**PROBLEM TO SOLVE**
Can you reproduce word for word the blog post below, from "Bearing in mind that, I" up to and including "payout would be."?

SELECTED TEXT section start

Diary of an Employable Blogaholic – The BBC, the Public Accounts Committee, and zero contract hours…
So… there have been a few employment related stories doing the rounds over the last few weeks / days and although they are totally unconnected – they ain’t really. Confused? Don’t panic – all will come clear!
Over at the Ivory tower that is the Public Accounts Committee (where the government have all party committees to deal with, yep, you guessed it – Public Accounts), politicians met with BBC and ex-BBC chiefs to work out if there had been any dodgy dealings (my words not theirs) about the BBC and its HR department paying £25m to 150 of their outgoing executives – £2m more than their contracts had stipulated.
Bearing in mind that, I myself had the misfortune of dealing with and being made redundant, I would have quite happily taken a couple of hundred pounds more than the rock bottom statutory minimum that you get if your employment contract offers you no specific information on what your redundancy payout would be.
Not that I grumble, but you do feel that those public servants over at the BBC, may have been overpaid just a little to leave their publicly paid jobs. Not that I’m bitter of course! However bearing in mind that this is a committee to deal with the Public Accounts, you would like to think that it doesn’t take a committee too long to work out the same thing too.

SELECTED TEXT section end
DATASET EXTRACT section start

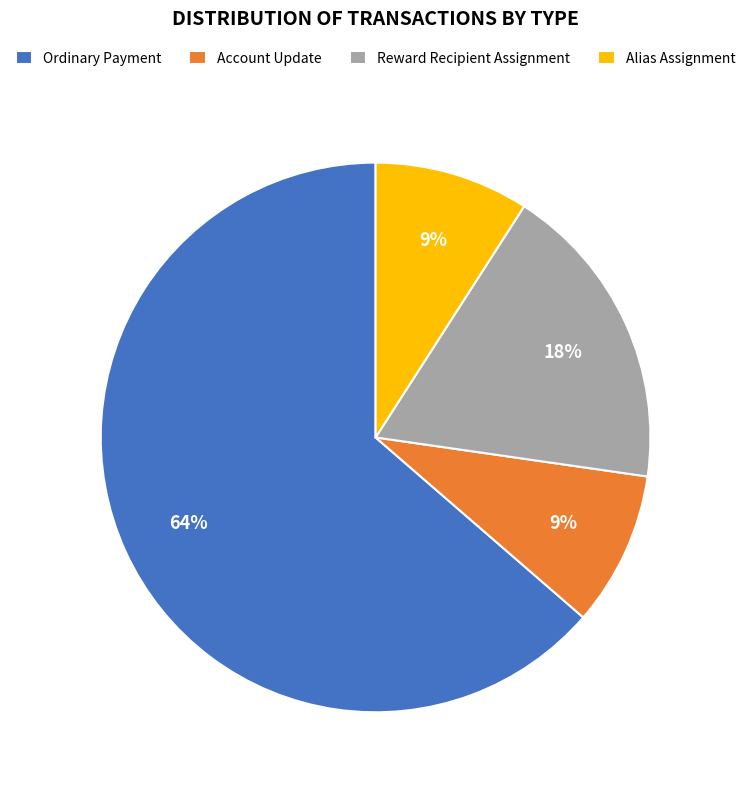

True or false: Account Update accounts for 9% of the total.

True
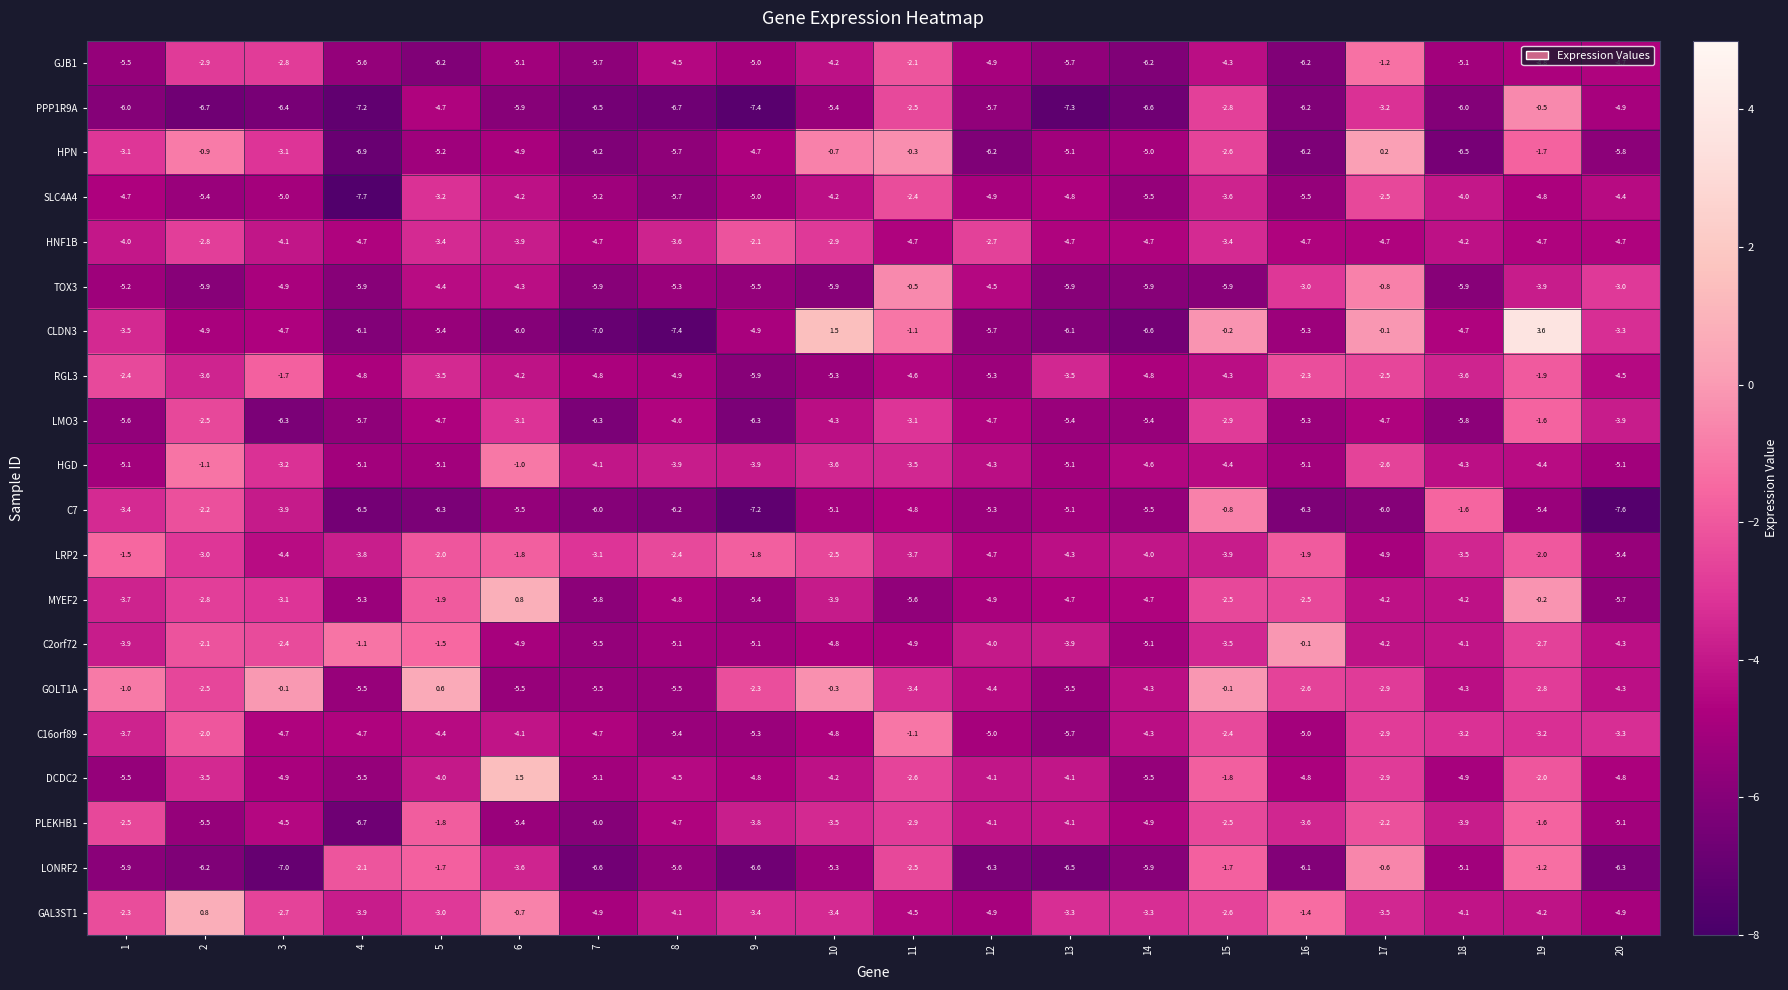

What is the difference between the highest and lowest values at 20?

4.6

DATASET EXTRACT section end

**TASK ANSWER**
Bearing in mind that, I myself had the misfortune of dealing with and being made redundant, I would have quite happily taken a couple of hundred pounds more than the rock bottom statutory minimum that you get if your employment contract offers you no specific information on what your redundancy payout would be.